So-called real-time delivery of traffic requires little in the way of transport protocol. In particular, real-time traffic that is sent over more than trivial distances is not re-transmittable. In fact, a number of facets of an end-to-end protocol need to be re-designed or refined including:
With packet multimedia data there is no need for the different media comprising a session to be carried in the same packets. In fact it simplifies receivers if different media streams are carried in separate flows (i.e., separate transport ports and/or separate multicast groups). This also allows the different media to be given different quality of service. For example, under congestion, a router might preferentially drop video packets over audio packets. In addition, some sites may not wish to receive all the media flows. For example, a site with a slow access link may be able to participate in a session using only audio and a white-board whereas other sites in the same session may also send and receiver video.
Best-effort traffic is delayed by queues in routers between the sender and the receivers. Even reserved priority traffic may see small transient queues in routers, and so packets comprising a flow will be delayed for different times. Such delay variance is known as jitter.

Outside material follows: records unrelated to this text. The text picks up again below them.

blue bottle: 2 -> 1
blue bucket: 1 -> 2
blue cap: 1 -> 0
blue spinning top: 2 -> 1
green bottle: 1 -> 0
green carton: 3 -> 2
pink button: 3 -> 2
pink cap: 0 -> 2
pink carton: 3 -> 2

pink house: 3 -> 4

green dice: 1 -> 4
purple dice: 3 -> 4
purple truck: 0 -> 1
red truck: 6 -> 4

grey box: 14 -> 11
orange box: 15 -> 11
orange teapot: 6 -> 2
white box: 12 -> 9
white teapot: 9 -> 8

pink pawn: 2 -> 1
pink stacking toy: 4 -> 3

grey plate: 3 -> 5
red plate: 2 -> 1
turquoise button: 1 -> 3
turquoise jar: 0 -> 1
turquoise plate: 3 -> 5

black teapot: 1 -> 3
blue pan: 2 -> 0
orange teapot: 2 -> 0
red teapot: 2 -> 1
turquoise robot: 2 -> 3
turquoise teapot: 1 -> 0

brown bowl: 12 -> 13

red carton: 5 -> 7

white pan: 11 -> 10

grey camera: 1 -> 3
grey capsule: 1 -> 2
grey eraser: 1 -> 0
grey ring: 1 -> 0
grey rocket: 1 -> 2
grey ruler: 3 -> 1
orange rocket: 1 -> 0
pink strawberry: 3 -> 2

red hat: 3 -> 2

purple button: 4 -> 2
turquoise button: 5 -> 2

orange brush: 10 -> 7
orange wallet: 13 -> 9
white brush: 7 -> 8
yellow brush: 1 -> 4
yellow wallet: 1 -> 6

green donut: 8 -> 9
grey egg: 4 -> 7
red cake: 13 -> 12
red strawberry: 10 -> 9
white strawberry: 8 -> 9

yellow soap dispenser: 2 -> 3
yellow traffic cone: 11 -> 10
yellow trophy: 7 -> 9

Real-time applications such as audio and video need to be able to buffer real-time data at the receiver for sufficient time to remove the jitter added by the network and recover the original timing relationships between the media data. In order to know how long to buffer for, each packet must carry a timestamp which gives the time at the sender when the data was captured. Note that for audio and video data timing recovery, it is not necessary to know the absolute time that the data was captured at the sender, only the time relative to the other data packets.
As audio and video flows will receive differing jitter and possibly differing quality of service, audio and video that were grabbed at the same time at the sender may not arrive at the receiver at the same time. At the receiver, each flow will need a play-out buffer to remove network jitter. Inter-flow synchronisation can be performed by adapting these play-out buffers so that samples/frames that originated at the same time are play-out out at the same time. This requires that the times that different flows from the same sender were captured are available at the receivers.